JD SPORTS Fashion has warned it will pull down the shutters on more Blacks Leisure stores after the chain it rescued from administration contributed to a slide in profits.
The group, which bought the Blacks business for £20 million in January, has already closed 93 of the weakest performing stores but a further 50 are under threat as it looks for a long-term estate of 150 sites.
JD will also ditch the Millets name under plans to use Blacks, which sells own-brands such as Peter Storm and Eurohike, as its single outdoor fascia.
As expected, Blacks racked up a £10m loss in the six months to 28 July, helping to slash JD’s profits to £2.9m from £20.1m a year ago.

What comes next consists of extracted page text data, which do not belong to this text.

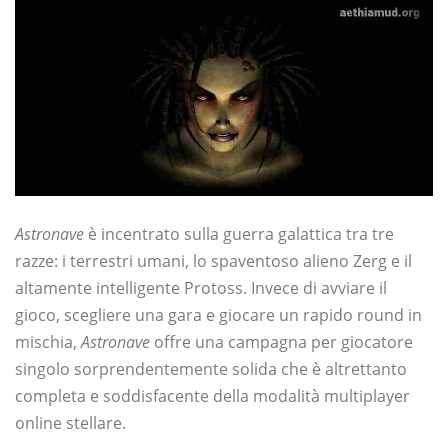
Astronave
è incentrato sulla guerra galattica tra tre
razze: i terrestri umani, lo spaventoso alieno Zerg e il
altamente intelligente Protoss. Invece di avviare il
gioco, scegliere una gara e giocare un rapido round in
mischia,
Astronave
offre una campagna per giocatore
singolo sorprendentemente solida che è altrettanto
completa e soddisfacente della modalità multiplayer
online stellare.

However, with the business now stabilised, the group hopes that Blacks – whose roots can be traced back to a 19th century sail-making business on the Clyde – will break-even in the second half.
JD, which also operates sports stores in France and Spain, said it had inherited a business with a severe lack of stock in many core lines as well as an excessively large and over-rented store portfolio.
While the company sees a profitable future for the business, it warned that margins in the second half will come under pressure as a result of the need to clear camping products following the wet summer.
The fall in profits at JD, which last month sold rugby brand Canterbury to Pentland for £22.7m, was also driven by the cost of transferring to a new centralised warehouse at Rochdale, which is now fully operational.
JD’s core sports fascias of JD and Size grew UK and Ireland like-for-like sales by 1.2 per cent in a “robust” half-year performance, although operating profits for the division were £1.3m lower at £18.9m.
The 350 sports stores recorded growth of 3.2 per cent in the first six weeks of the second half but fashion brands, which include Bank and Scotts, saw a 6 per cent fall in underlying sales over the same period.
Executive chairman Peter Cowgill said: “As ever, the group result for the full year remains very dependent on the sales and margin performance in December and January. Notwithstanding the economic pressure on margin and the general increase in taxation and other levies, the board believes the group is well positioned to deliver results that are within the range of current expectations.”
The FTSE-250 listed group will pay investors an interim dividend of 4.3p per share, a rise of 4.9 per cent on a year earlier.
Investec analyst David Jeary said the firm’s gross margins were much more resilient than he expected although there was much work to do to turn around the Blacks business.
JD said it would run the majority of the 198 stores in the Blacks division until Christmas but the long-term structure of the estate will depend on the stores’ performance relative to newly negotiated rents.